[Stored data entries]
=== Begin Enclosure ===

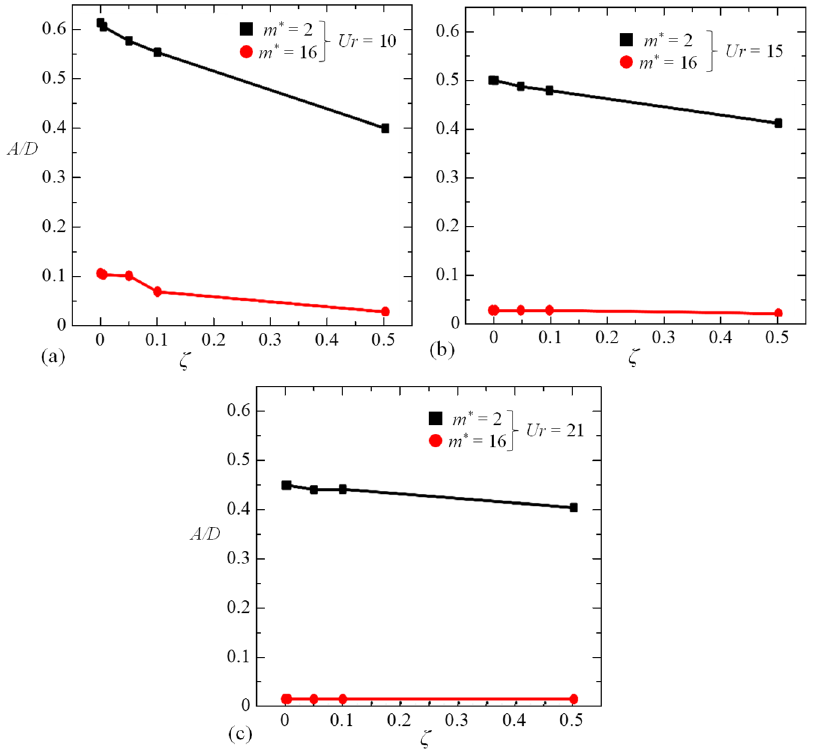
Figure 7. Effect of damping ratio ζ on vibration amplitude A/D at different m * and Ur . ( a ) Ur = 10, ( b ) Ur = 15, and ( c ) Ur = 21. L/D = 3 .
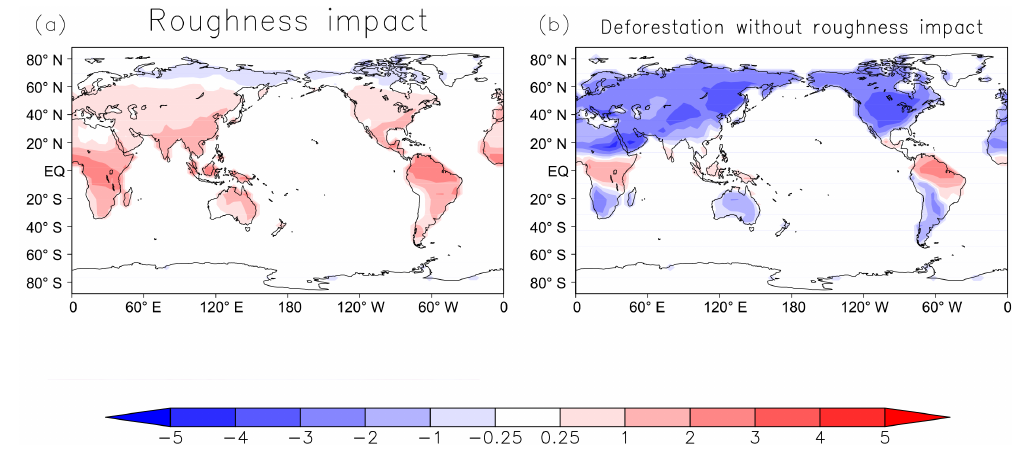
Figure 8. Panel (a) : impact of roughness (only) on temperature; panel (b) : temperature change without roughness (K). Table 4. Summary of the influence of individual biophysical factors on temperature change (K). Numbers in parentheses are changes in albedo and roughness. Albedo is unitless, and the unit for roughness is meters. Global Albedo Roughness Evapotranspiration efficiency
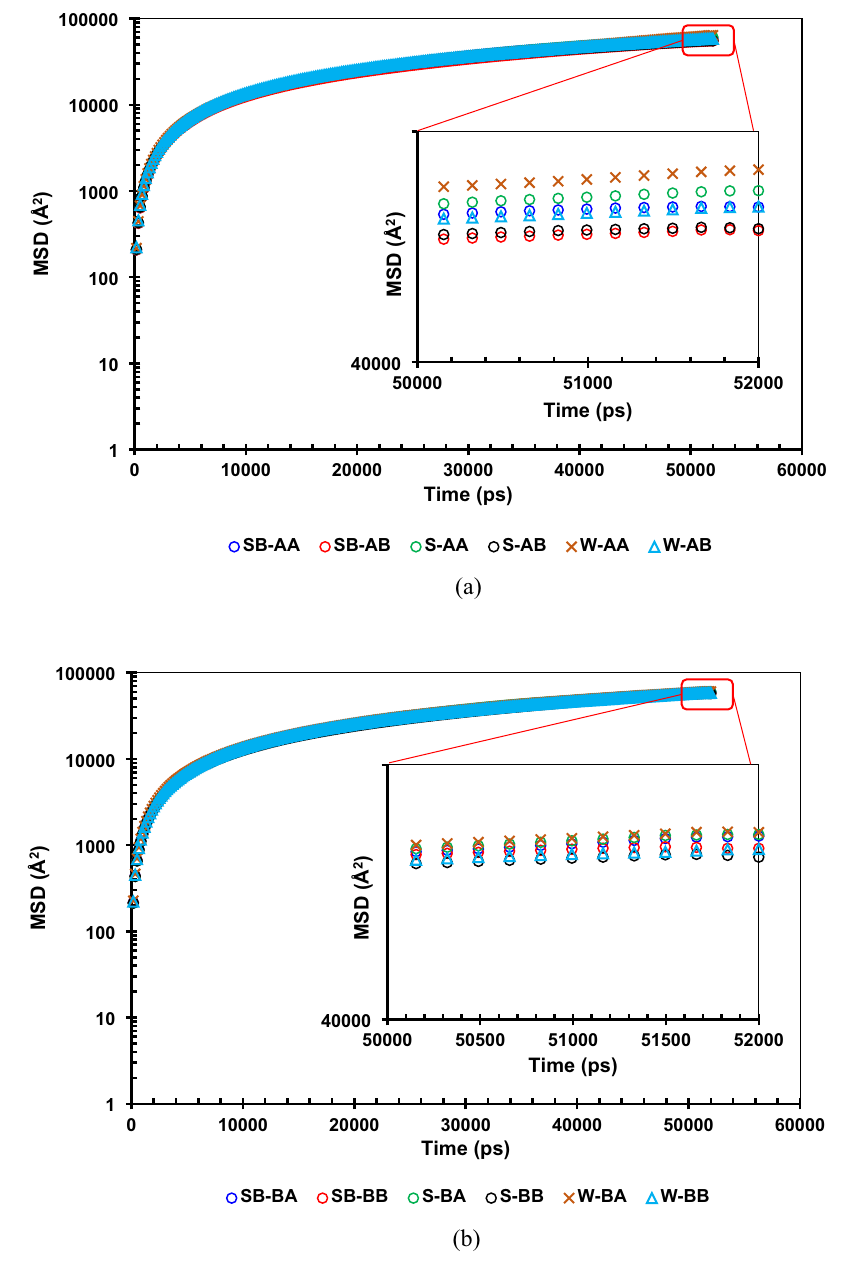
Figure 14. MSD of water for systems containing ( a ) C 40 H 30 O 2 and ( b ) C 44 H 40 N 2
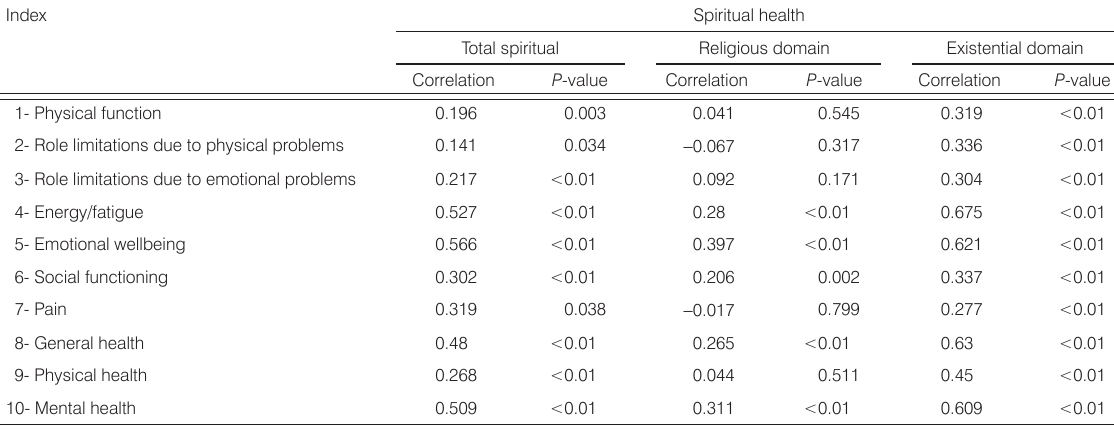
Table 1. The relationship between spiritual well-being and QoL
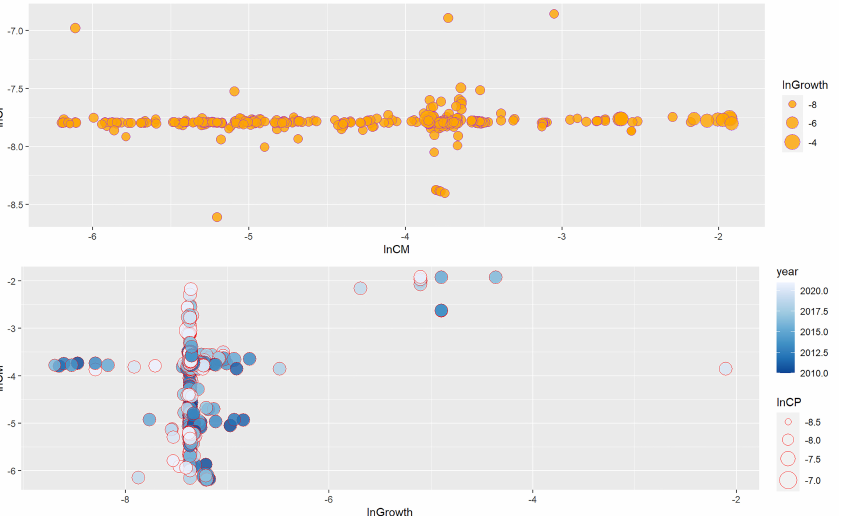
Figure 3. The scatter plot above (in orange) represents: the relationship between corporate manage- ment (lnCM) and corporate performance (lnCP); the scatter plot below (in purple) represents: the relationship between corporate management (lnCM) and growth capacity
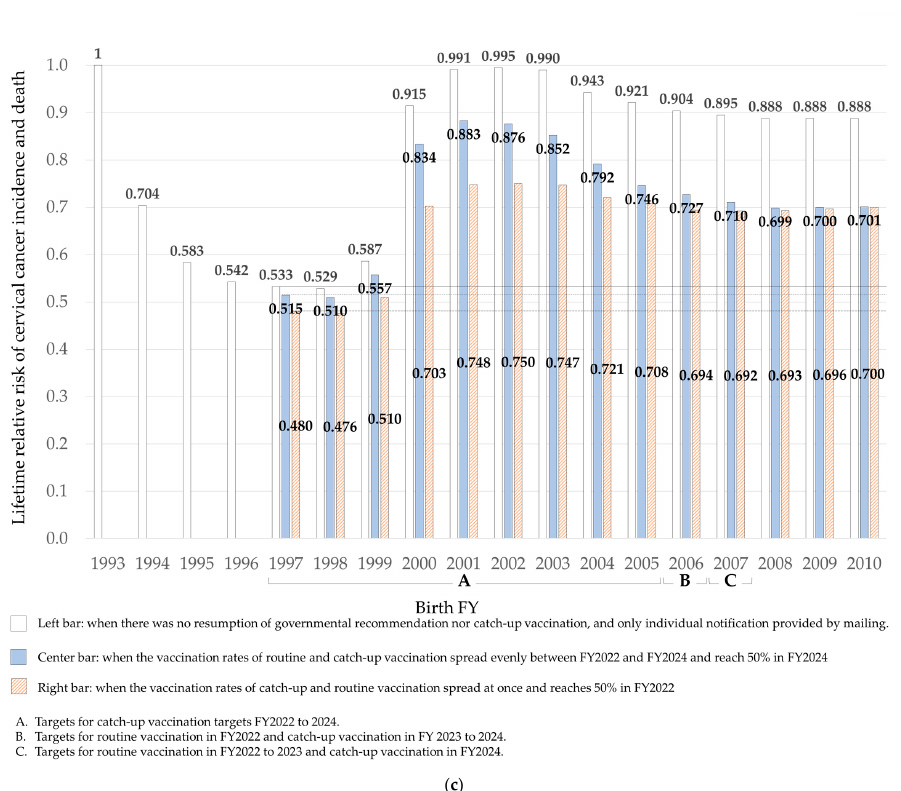
Figure 2. Lifetime relative risk of cervical cancer incidence and death. Vaccination status by birth FY. ( a ) Lifetime relative risk of cervial cancer incidence and death: In a scenaria where the rates of routinne and catch-up vaccinations spread evevly between FY2022 and FY2024. ( b ) Lifetime relative risk of cervial cancer incidence and death: In a scenaria where the rates of catch-up and routine vaccinations. ( c ) Comparison of lifetime relative risk of incidence and death when the vaccination rate reachees 50% in FY2022 and FY2024. In Japan, women born in FY1997 had the highest HPV vaccination rate ever recorded (~70%), whereas females born four years earlier, in FY1993, passed through their vaccine eligible years before the establishment of public subsidies. When the relative lifetime risks of the two groups were compared, the FY1997 women had a risk of 0.533 relative to the risk of 1.000 defined for the FY1993 women (Figure 2a). On the other hand, the risk for females born in FY2000-2003 was 0.915 to 0.991; these women had exceeded the age for routine vaccination without ever being sent an individual notification (Figure 2a). The risks for females born from FY 2004 to FY 2010, who received individualized vaccine information, were 0.943 to 0.888 (Figure 2a).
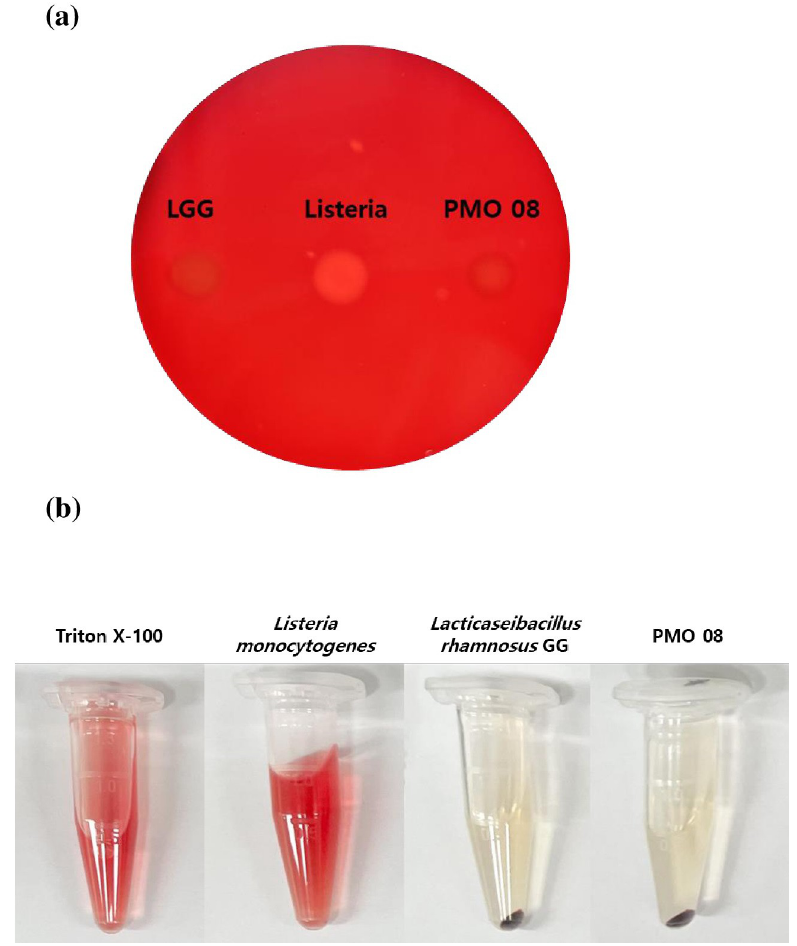
Fig 3. Hemolysin activity of Lactiplantibacillus plantarum PMO 08 on erythrocytes. (a) Hemolysin activity of Lp . plantarum PMO 08 analyzed on a 5% sheep blood agar plate. (b) Hemolysin activity of culture supernatant from Lp . plantarum PMO 08 treated with erythrocytes. Triton X-100 and Listeria monocytogenes used as a positive control and Lp . rhamnosus GG used as a negative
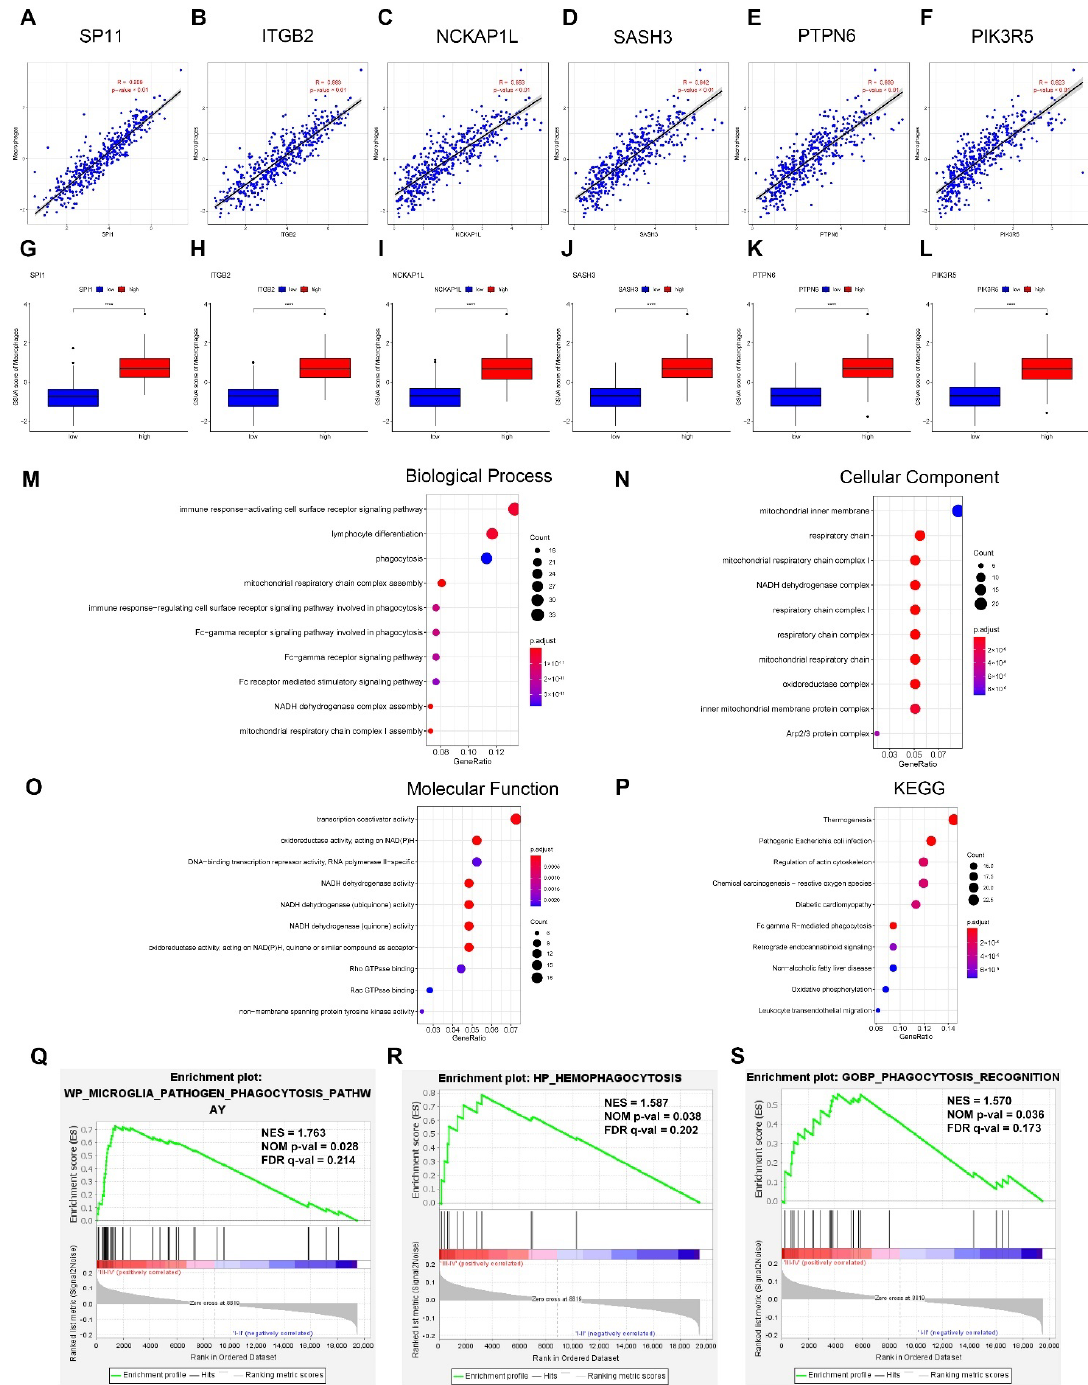
Figure 2. Phagocytosis regulators regulate the involvement of macrophages in tumor development. ( A – L ) Phagocytosis regulators regulate macrophage phagocytosis. ( A – F ) Pearson correlation of phagocytosis regulators with macrophage enrichment scores (Top6). We obtained 260 phagocytosis regulators with expression information from the relevant literature and then calculated their Pearson correlations with macrophage enrichment scores. We took the six with the strongest correlations ( A – F : SP11, ITGB2, NCKAP1L, SASH3, PTPN6, PIK3R5) to plot scatter plots (all p -values < 0.01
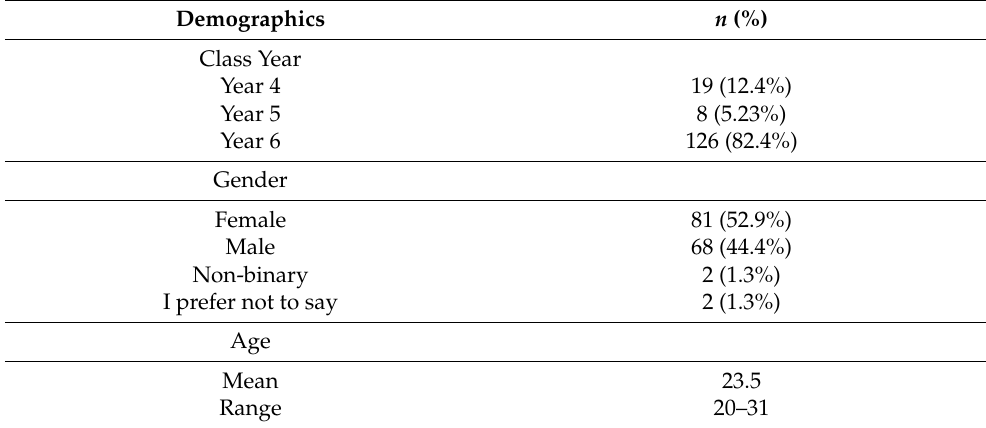
Table 3. Demographic characteristics of survey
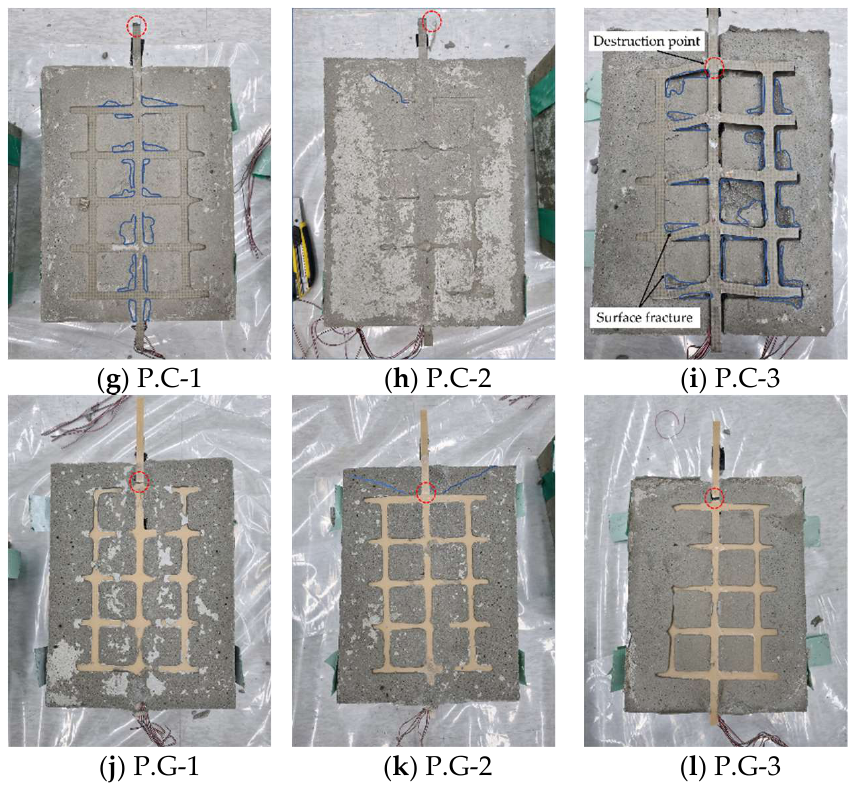
Figure 8. Surface fracture of specimens of CFRP/GFRP grid reinforced concrete.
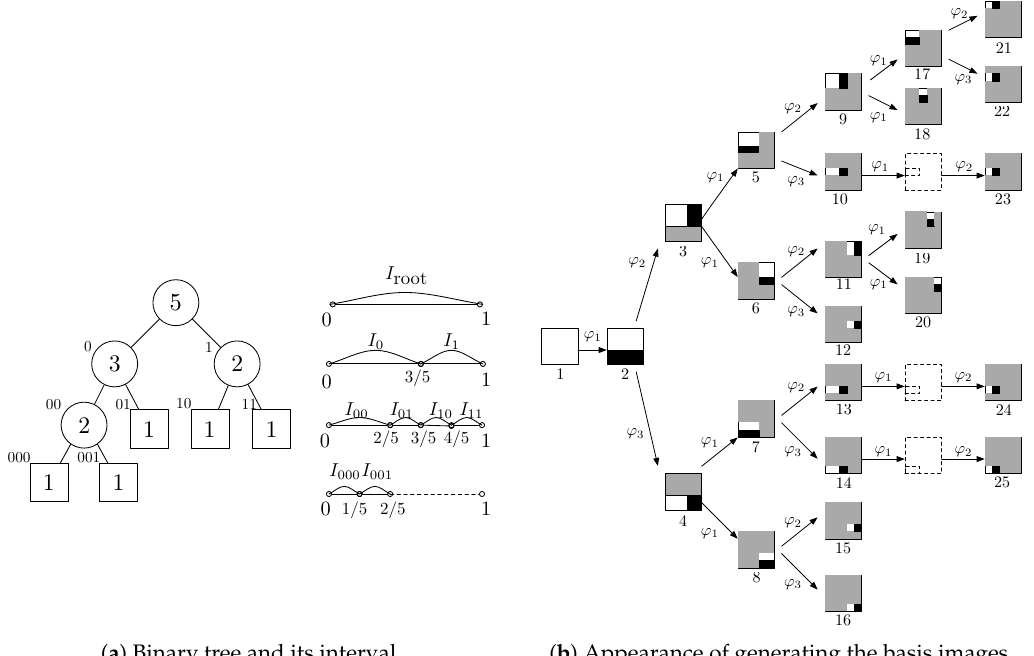
Figure 4. An example of OTSHT basis images based on a balanced binary tree having five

=== End Enclosure ===

_Task goal:_
Sift through the entries and copy every line with "relationship".

_Exercise response:_
Table 1. The relationship between spiritual well-being and QoL
Figure 3. The scatter plot above (in orange) represents: the relationship between corporate manage- ment (lnCM) and corporate performance (lnCP); the scatter plot below (in purple) represents: the relationship between corporate management (lnCM) and growth capacity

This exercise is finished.